Excerpted passage
Start of Block
You're perfectly right that the definitions are imprecise. DP is a technique for getting algorithmic speedups rather than an algorithm in itself. The term "optimal substructure" is a vague concept. (You're right again here!) To wit, every loop can be expressed as a recursive function: each iteration solves a subproblem for the successive one. Is every algorithm with a loop a DP? Clearly not.
What people actually mean by "optimal substructure" and "overlapping subproblems" is that subproblem results are used often enough to decrease the asymptotic complexity of solutions. In other words, the memoization is useful! In most cases the subtle implication is a decrease from exponential to polynomial time, O(n^k) to O(n^p), p<k or similar.
Ex: There is an exponential number of paths between two nodes in a dense graph. DP finds the shortest path looking at only a polynomial number of them because the memos are extremely useful in this case.
On the other hand, Traveling salesman can be expressed as a memoized function (e.g. see this discussion), where the memos cause a factor of O( (1/2)^n ) time to be saved. But, the number of TS paths through n cities, is O(n!). This is so much bigger that the asymptotic run time is still super-exponential: O(n!)/O(2^n) = O(n!). Such an algorithm is generally not called a Dynamic Program even though it's following very much the same pattern as the DP for shortest paths. Apparently it's only a DP if it gives a nice result!
End of Block
Task prompt
Extract word for word the part of the dynamic programming passage that opens with the words containing "On the other" and closes with "a nice result!". The material is not needed.

Source material
Start of Block
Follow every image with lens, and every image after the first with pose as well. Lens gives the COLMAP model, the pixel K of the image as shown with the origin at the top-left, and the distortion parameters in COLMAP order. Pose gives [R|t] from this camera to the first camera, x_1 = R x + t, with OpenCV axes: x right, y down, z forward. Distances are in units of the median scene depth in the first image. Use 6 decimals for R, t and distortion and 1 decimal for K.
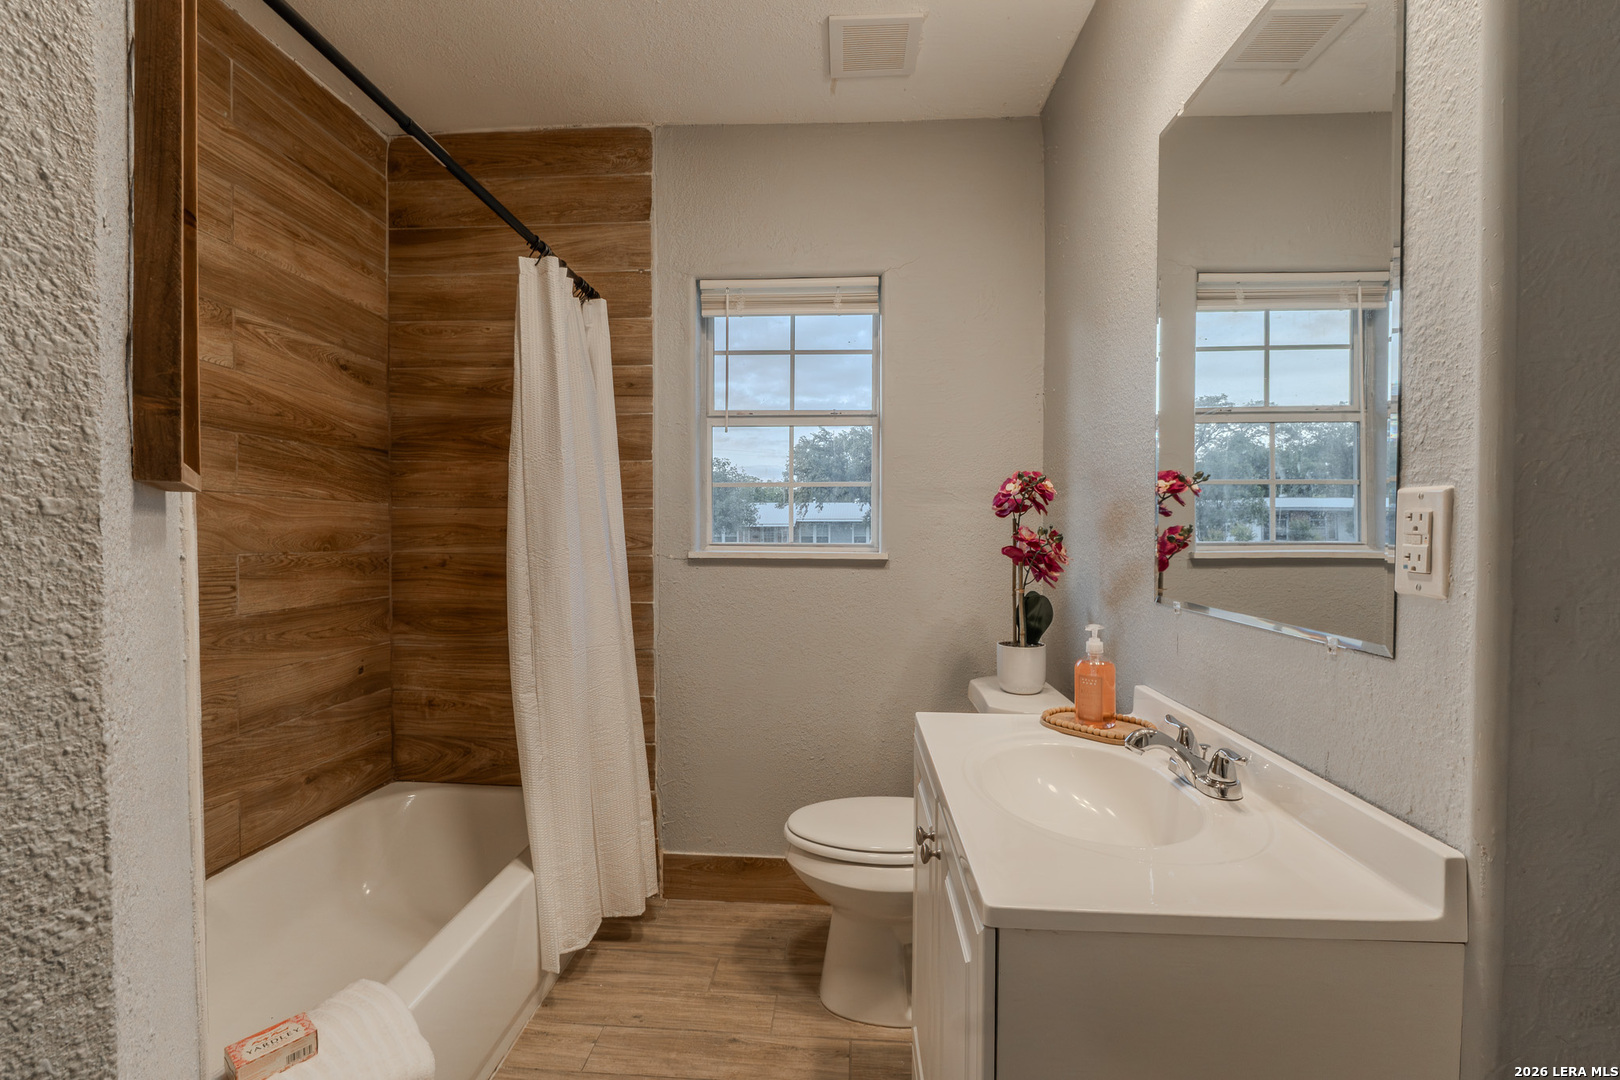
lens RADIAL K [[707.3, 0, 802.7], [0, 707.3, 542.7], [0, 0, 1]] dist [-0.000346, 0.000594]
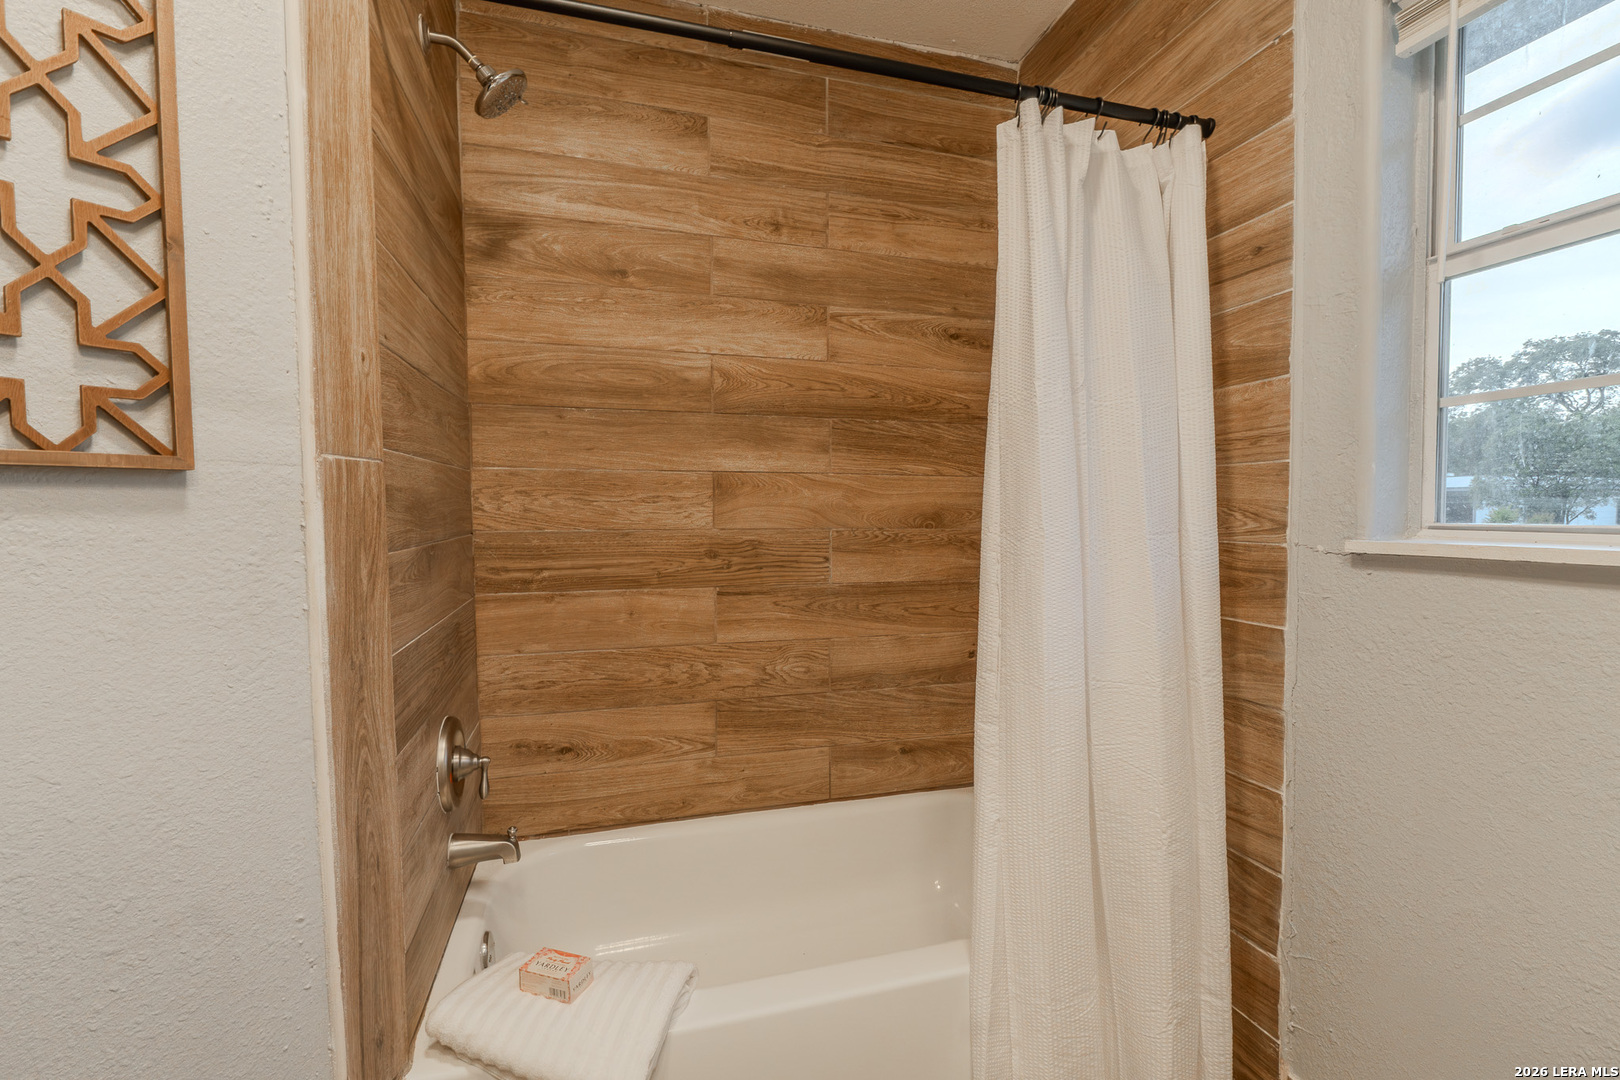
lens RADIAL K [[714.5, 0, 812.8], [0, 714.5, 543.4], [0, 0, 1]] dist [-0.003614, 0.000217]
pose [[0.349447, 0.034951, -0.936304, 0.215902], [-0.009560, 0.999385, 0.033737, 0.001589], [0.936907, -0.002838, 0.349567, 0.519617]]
End of Block
Answer to this problem
On the other hand, Traveling salesman can be expressed as a memoized function (e.g. see this discussion), where the memos cause a factor of O( (1/2)^n ) time to be saved. But, the number of TS paths through n cities, is O(n!). This is so much bigger that the asymptotic run time is still super-exponential: O(n!)/O(2^n) = O(n!). Such an algorithm is generally not called a Dynamic Program even though it's following very much the same pattern as the DP for shortest paths. Apparently it's only a DP if it gives a nice result!